01 May 2014 Is depreciation allowable as application of income to trusts?

01 May 2014 U/s. 11 of the Income Tax Act, 1961,
a charitable or religious trust, subject
to certain conditions, is entitled to
exemption in respect of income from
property held under trust for
charitable or religious purposes, to
the extent that such income is applied
for charitable or religious purposes, or
accumulated for charitable or religious
purposes.
The CBDT has clarified vide its
circular number 5 – P(LXX-6) dated
19th June 1968 that for the purposes
of such exemption u/s. 11, the
income of a trust is to be taken in the
commercial sense, and not as
computed under the provisions of the
Income Tax Act. In other words, the
income, that is eligible for exemption,
is the one that has been determined
as per the books of account. This
position clarified by the CBDT is also
confirmed by the decisions of the
various high courts .
Taking this into account, various high
courts have also held that that
depreciation had necessarily to be
deducted in computing the
commercial income, as depreciation
was a necessary accounting
adjustment to income. Further,
various courts, including the Supreme
Court in the case of M. Ct. M.
Tiruppani Trust vs. CIT 230 ITR 636,
have held that all capital expenditure
laid out in furtherance of the objects
and purposes of the trust would be
treated as an application of the
income.

01 May 2014 The question that has arisen before
the courts as to whether, when a
trust has claimed the capital
expenditure on acquisition of an asset
as an application of income for the
purposes of claiming exemption u/s.
11, whether depreciation on such
asset was also allowable as a
deduction in computing the income of
the trust.
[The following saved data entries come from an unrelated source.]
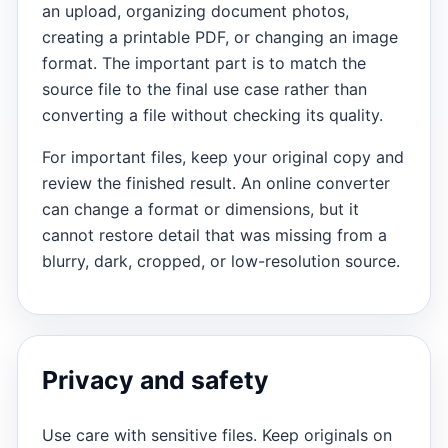
an upload, organizing document photos,
creating a printable PDF, or changing an image
format. The important part is to match the
source file to the final use case rather than
converting a file without checking its quality.
For important files, keep your original copy and
review the finished result. An online converter
can change a format or dimensions, but it
cannot restore detail that was missing from a
blurry, dark, cropped, or low-resolution source.
Privacy and safety
Use care with sensitive files. Keep originals on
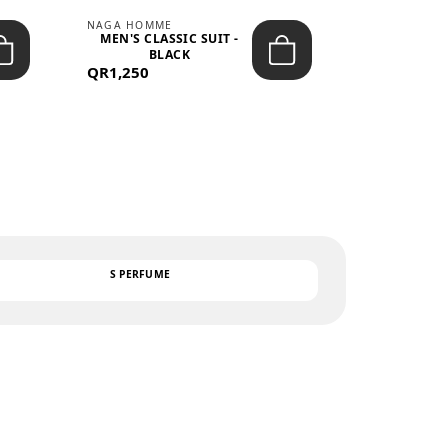
NAGA HOMME
PARGAN
MEN'S CLASSIC SUIT -
MEN’S TRIC
BLACK
- LIGH
QR1,250
QR122
TEXT
S PERFUME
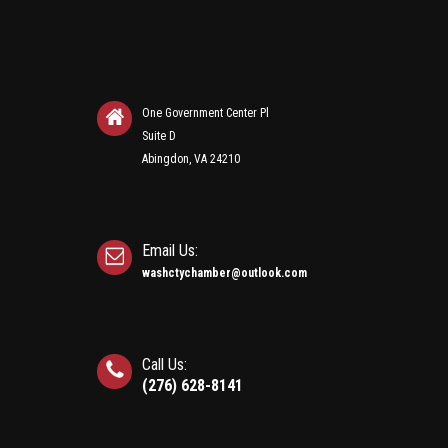
One Government Center Pl
Suite D
Abingdon, VA 24210
Email Us:
washctychamber@outlook.com
Call Us:
(276) 628-8141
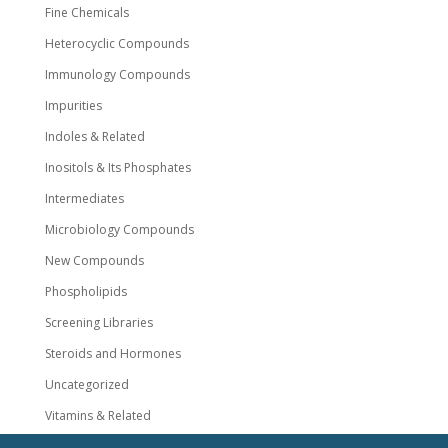
Fine Chemicals
Heterocyclic Compounds
Immunology Compounds
Impurities
Indoles & Related
Inositols & Its Phosphates
Intermediates
Microbiology Compounds
New Compounds
Phospholipids
Screening Libraries
Steroids and Hormones
Uncategorized
Vitamins & Related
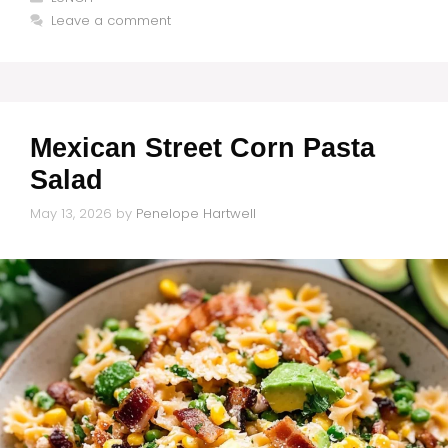
Leave a comment
Mexican Street Corn Pasta
Salad
May 13, 2026
by
Penelope Hartwell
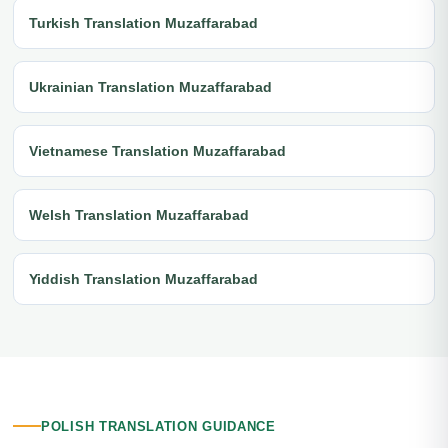
Turkish Translation Muzaffarabad
Ukrainian Translation Muzaffarabad
Vietnamese Translation Muzaffarabad
Welsh Translation Muzaffarabad
Yiddish Translation Muzaffarabad
POLISH TRANSLATION GUIDANCE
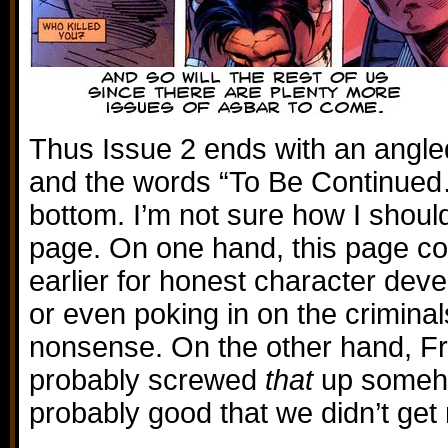
Thus Issue 2 ends with an angle
and the words “To Be Continued
bottom. I’m not sure how I should 
page. On one hand, this page cou
earlier for honest character deve
or even poking in on the criminal
nonsense. On the other hand, F
probably screwed
that
up somehow
probably good that we didn’t get 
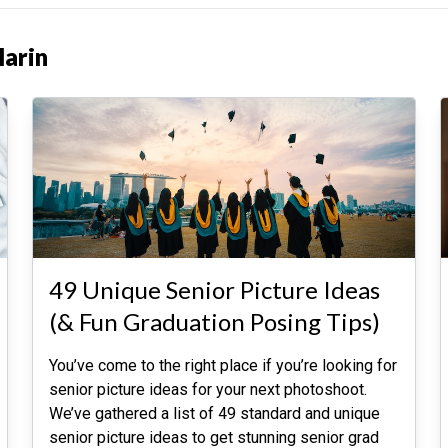
Marin
49 Unique Senior Picture Ideas
(& Fun Graduation Posing Tips)
You’ve come to the right place if you’re looking for
senior picture ideas for your next photoshoot.
We’ve gathered a list of 49 standard and unique
senior picture ideas to get stunning senior grad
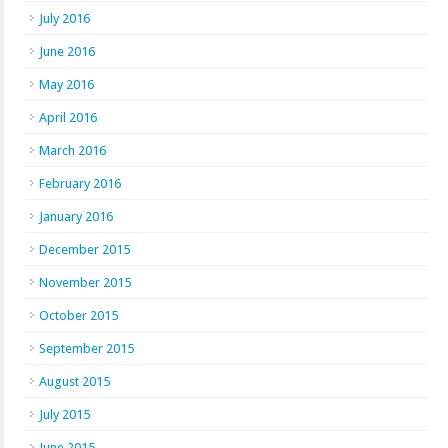
July 2016
June 2016
May 2016
April 2016
March 2016
February 2016
January 2016
December 2015
November 2015
October 2015
September 2015
August 2015
July 2015
June 2015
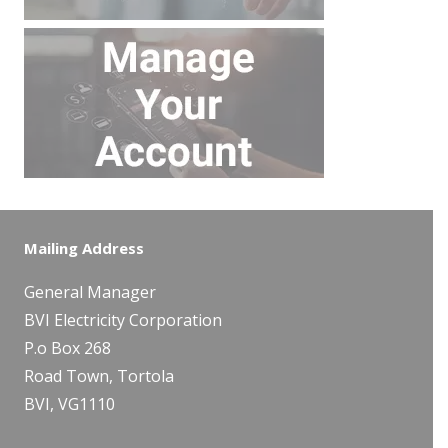
Mailing Address
General Manager
BVI Electricity Corporation
P.o Box 268
Road Town, Tortola
BVI, VG1110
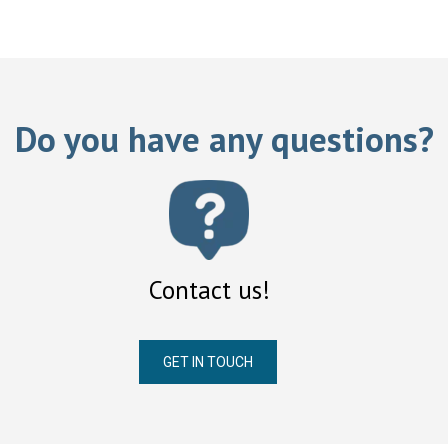
Do you have any questions?
Contact us!
GET IN TOUCH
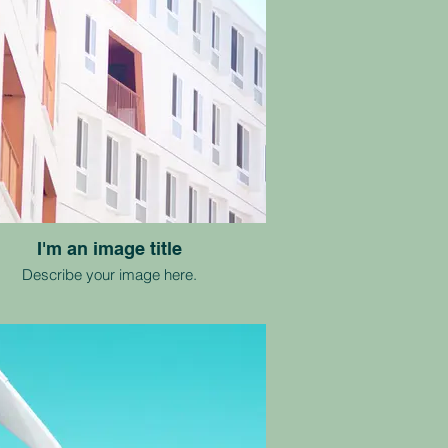
I'm an image title
Describe your image here.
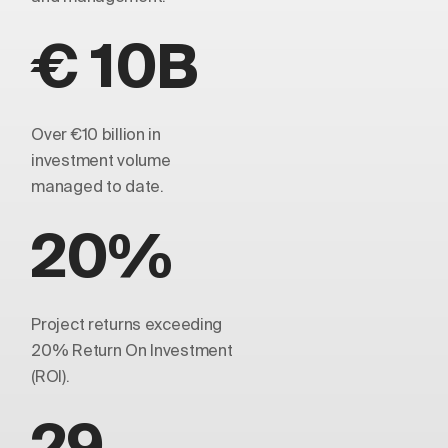
€ 10B
Over €10 billion in
investment volume
managed to date.
20%
Project returns exceeding
20% Return On Investment
(ROI).
29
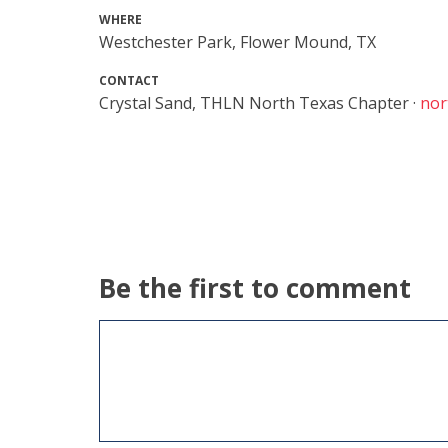
WHERE
Westchester Park, Flower Mound, TX
CONTACT
Crystal Sand, THLN North Texas Chapter ·
nor
Be the first to comment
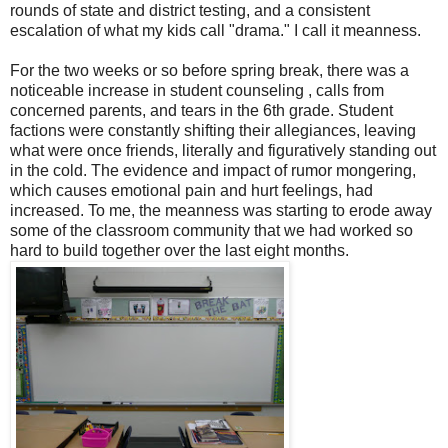
rounds of state and district testing, and a consistent
escalation of what my kids call "drama." I call it meanness.
For the two weeks or so before spring break, there was a
noticeable increase in student counseling , calls from
concerned parents, and tears in the 6th grade. Student
factions were constantly shifting their allegiances, leaving
what were once friends, literally and figuratively standing out
in the cold. The evidence and impact of rumor mongering,
which causes emotional pain and hurt feelings, had
increased. To me, the meanness was starting to erode away
some of the classroom community that we had worked so
hard to build together over the last eight months.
While the Bombay,
Punjaband Haryana and Delhi High
Courts have taken the view that
depreciation would be allowable as a
deduction even in such cases where
the capital expenditure had been
allowed as an application of income
for charitable purposes, the Kerala
High Court has taken a contrary view,
holding that such depreciation should
be added back to the income of the
trust as disclosed in its books of
account.


01 May 2014 Gujarat High court has also allowed depreciation as a deduction under section 11(1)(a).
Citation:- CIT V Sheth Manilal Ranchhoddas Vishram Bhavan Trust (1992) 198 ITR 598.